- _Source material_
◆ ◆ ◆ ◆ ◆

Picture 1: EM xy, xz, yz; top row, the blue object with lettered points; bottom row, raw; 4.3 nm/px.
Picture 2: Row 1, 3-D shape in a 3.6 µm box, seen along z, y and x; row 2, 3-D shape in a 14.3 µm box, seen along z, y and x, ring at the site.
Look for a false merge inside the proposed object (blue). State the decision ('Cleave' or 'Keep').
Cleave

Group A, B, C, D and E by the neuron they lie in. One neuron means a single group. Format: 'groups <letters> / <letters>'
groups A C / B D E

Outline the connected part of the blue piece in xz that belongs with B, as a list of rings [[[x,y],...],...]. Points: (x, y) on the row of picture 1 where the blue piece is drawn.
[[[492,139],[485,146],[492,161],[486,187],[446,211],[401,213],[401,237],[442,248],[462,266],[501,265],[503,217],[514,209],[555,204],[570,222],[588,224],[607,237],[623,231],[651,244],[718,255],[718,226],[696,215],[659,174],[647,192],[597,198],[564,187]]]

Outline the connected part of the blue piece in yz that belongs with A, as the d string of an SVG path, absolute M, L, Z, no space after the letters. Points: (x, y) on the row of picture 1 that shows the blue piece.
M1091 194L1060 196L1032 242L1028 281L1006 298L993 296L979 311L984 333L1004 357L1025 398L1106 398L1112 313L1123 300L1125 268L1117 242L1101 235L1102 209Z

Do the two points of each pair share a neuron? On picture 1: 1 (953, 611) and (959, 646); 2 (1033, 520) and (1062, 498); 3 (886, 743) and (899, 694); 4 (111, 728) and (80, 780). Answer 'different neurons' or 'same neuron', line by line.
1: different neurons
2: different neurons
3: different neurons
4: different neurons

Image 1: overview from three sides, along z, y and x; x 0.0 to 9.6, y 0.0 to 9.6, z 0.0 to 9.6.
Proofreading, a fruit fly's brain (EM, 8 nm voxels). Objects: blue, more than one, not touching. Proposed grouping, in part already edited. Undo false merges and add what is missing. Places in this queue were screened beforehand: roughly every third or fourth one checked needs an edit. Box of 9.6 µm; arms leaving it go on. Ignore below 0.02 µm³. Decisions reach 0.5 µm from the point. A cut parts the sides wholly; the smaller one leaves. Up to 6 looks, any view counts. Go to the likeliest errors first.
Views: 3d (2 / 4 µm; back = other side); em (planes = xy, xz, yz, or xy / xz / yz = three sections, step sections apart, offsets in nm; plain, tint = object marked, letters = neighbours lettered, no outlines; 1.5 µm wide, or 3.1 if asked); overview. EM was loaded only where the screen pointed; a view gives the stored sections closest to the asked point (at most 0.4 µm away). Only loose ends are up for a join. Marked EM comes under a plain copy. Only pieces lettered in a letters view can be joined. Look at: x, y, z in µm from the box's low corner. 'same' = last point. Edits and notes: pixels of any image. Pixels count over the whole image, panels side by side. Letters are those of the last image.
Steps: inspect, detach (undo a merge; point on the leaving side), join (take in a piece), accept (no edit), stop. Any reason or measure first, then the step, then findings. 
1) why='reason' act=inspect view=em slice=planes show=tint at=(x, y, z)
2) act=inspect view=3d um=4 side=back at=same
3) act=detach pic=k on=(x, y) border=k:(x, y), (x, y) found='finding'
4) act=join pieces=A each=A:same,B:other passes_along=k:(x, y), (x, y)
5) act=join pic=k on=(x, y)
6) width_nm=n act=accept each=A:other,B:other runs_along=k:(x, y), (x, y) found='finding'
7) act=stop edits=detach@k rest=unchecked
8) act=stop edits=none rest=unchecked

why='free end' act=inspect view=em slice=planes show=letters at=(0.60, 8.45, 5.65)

◆ ◆ ◆ ◆ ◆

Count every line above that holds the word "reason", and state the number and nothing more.

- _Reply to the exercise_
2